Document passage:
Big Blue Bubble, Inc. is a Canadian video game company headquartered in London, Ontario founded in 2004 by industry veteran Damir Slogar, Renata Slogar, and Claudette Critchley. The company has developed over one hundred games and gained international recognition with their game My Singing Monsters which has been downloaded over 100 million times. Swedish company Enad Global 7 acquired Big Blue Bubble on August 27, 2020.

History

Early Years (2004 - 2009) 
Founded in 2004 by industry veteran Damir Slogar, along with co-founders Renata Slogar, Claudette Critchley. In the early days of its history, Big Blue Bubble made a name for itself by specializing in casual and mobile games. Its first game, Bubble Trouble, was used in marketing campaigns by Nokia and it was followed by space thriller Captain Lunar, which was used as a launch title for the Sony Ericsson T610. Soon after, Big Blue Bubble began adapting film and television franchises, such as 24 for handheld devices. In the mid to late 2000s, the company started moving towards console development, to include the Wii and PlayStation 2 platforms.

Return to Mobile (2010 - 2012) 
In the early 2010s, Big Blue Bubble returned to its roots in mobile gaming and the 'freemium' business model. This return to mobile resulted in a shifting focus on original intellectual properties such as Burn the Rope, Thumpies, and most notably My Singing Monsters.

Post-My Singing Monsters (2012 - Present) 
Released on September 4, 2012, for Apple iOS, My Singing Monsters was both a critical and commercial success soon after its release, with Kotaku describing the game as a "clever combination of music and monster breeding", praising how the complexity of a song can become developed by the utility of breeding Monsters, each monster revealing a new line to the song.  Through continued support, the game has grown into a multimedia franchise, with a prequel, several spin-off games, books, live events and series, and a board game.

Your task:
In the Big Blue Bubble company history, which phone had Captain Lunar as a launch title?

Extracted data:
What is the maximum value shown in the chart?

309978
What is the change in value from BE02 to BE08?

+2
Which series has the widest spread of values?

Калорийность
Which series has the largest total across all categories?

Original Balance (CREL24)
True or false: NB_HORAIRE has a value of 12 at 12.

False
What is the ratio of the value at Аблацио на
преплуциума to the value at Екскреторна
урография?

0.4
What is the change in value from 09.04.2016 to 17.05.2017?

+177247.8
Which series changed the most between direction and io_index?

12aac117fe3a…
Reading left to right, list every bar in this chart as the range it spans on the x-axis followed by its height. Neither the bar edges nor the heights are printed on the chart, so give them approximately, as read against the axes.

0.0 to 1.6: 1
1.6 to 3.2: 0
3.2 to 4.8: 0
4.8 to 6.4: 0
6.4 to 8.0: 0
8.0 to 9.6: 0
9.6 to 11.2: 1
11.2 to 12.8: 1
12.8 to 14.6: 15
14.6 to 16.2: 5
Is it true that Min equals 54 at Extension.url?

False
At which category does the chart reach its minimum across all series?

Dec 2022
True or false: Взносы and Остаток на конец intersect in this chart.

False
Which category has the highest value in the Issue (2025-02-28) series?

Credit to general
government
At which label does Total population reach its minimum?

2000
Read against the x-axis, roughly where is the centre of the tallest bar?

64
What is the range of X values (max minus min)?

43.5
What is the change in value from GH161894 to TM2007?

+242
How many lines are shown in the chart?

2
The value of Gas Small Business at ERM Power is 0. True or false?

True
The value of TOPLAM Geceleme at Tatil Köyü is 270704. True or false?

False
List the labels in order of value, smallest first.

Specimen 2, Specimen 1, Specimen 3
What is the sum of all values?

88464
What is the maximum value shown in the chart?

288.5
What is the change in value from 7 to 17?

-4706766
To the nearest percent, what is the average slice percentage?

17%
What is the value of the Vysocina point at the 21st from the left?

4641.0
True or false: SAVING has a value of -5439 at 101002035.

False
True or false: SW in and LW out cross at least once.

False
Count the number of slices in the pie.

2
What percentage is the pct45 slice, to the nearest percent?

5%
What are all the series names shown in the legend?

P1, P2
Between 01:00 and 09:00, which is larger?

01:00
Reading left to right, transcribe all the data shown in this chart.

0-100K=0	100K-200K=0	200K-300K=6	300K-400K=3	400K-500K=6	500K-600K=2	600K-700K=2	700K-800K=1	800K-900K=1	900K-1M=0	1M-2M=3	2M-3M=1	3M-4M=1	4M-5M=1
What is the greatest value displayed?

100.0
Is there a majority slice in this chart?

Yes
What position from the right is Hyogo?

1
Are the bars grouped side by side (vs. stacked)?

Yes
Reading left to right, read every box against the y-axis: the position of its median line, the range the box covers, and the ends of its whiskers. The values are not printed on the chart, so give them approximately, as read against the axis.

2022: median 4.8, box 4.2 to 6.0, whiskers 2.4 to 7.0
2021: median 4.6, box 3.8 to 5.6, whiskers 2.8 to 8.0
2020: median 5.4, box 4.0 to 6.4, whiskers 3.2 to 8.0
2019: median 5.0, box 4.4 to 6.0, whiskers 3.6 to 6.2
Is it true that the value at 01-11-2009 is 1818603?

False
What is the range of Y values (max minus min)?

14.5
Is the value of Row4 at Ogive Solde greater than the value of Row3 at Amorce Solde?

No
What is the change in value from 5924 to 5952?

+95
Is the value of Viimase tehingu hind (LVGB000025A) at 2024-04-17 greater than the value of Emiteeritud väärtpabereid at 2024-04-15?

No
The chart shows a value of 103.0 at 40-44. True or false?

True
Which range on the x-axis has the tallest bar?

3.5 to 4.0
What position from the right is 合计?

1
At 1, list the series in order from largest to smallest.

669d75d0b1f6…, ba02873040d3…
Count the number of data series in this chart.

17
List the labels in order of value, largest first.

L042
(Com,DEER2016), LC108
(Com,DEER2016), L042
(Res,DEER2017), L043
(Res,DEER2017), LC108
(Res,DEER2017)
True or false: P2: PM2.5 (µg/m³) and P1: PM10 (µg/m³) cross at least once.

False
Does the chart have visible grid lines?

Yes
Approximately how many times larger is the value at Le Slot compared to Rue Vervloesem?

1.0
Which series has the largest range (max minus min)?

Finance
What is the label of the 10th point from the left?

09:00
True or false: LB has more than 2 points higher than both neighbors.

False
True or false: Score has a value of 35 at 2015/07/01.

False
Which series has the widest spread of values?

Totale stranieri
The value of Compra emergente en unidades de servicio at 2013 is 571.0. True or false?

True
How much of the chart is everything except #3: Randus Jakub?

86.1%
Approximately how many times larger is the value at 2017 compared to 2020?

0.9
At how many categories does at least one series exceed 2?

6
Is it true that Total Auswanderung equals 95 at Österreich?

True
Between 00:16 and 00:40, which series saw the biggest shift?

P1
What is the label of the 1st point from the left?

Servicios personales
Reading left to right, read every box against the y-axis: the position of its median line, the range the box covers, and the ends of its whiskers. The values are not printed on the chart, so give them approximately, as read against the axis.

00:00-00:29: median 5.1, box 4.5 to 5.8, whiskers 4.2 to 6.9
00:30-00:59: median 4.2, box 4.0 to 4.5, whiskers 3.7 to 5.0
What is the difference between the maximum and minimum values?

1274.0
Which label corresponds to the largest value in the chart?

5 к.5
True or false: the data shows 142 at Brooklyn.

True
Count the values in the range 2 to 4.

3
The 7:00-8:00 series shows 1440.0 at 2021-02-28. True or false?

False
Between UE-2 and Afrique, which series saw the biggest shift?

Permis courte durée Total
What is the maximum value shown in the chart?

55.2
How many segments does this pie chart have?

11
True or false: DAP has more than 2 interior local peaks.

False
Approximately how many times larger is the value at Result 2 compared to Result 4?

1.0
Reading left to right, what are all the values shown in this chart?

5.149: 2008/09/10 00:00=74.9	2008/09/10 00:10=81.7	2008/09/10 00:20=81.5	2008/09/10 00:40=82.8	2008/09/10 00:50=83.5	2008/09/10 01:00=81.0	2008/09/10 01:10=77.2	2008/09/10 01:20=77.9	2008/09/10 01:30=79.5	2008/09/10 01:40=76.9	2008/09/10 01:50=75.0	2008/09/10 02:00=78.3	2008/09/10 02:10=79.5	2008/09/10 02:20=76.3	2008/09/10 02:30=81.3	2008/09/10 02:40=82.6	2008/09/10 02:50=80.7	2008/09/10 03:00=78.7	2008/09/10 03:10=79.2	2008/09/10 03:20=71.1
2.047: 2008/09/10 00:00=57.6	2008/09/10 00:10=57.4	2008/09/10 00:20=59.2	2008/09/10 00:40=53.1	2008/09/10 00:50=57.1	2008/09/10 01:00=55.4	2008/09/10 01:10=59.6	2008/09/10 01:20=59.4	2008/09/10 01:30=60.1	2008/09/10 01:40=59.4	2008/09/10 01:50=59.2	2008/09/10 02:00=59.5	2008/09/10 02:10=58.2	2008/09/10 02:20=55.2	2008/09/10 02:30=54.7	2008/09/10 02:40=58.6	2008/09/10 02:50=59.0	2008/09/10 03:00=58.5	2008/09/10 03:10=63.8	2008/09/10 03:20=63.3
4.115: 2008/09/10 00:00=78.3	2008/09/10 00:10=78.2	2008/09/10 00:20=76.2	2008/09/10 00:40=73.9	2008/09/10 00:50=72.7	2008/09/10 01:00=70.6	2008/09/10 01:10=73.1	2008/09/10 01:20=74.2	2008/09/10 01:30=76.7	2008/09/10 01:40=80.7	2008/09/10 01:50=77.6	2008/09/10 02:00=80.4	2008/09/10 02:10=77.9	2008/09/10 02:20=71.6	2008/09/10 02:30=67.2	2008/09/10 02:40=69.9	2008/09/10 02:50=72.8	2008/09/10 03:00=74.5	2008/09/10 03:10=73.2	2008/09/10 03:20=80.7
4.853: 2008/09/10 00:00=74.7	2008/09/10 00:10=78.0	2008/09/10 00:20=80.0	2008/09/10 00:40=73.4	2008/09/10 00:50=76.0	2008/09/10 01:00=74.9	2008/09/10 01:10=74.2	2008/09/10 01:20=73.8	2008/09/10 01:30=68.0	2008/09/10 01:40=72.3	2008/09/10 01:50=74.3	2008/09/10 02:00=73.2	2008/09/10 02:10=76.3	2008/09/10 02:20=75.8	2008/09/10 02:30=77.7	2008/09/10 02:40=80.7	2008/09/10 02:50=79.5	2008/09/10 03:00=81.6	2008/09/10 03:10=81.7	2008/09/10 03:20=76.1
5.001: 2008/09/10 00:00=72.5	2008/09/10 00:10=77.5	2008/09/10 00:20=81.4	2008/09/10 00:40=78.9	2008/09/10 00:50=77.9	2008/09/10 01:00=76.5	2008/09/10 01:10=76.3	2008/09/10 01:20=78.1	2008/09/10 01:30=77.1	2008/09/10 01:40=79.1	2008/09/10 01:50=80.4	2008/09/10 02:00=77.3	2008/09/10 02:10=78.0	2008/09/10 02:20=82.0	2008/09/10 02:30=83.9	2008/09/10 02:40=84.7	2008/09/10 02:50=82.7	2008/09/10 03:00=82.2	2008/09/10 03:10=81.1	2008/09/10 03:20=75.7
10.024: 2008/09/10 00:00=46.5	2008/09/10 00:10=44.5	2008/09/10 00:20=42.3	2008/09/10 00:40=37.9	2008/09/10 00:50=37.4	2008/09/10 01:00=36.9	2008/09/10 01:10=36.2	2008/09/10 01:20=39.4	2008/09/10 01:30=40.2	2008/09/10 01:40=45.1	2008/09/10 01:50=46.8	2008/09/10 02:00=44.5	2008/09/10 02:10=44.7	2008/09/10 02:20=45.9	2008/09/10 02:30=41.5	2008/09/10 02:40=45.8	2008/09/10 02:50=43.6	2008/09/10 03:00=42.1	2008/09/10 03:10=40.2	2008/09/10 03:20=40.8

Task answer:
The Sony Ericsson T610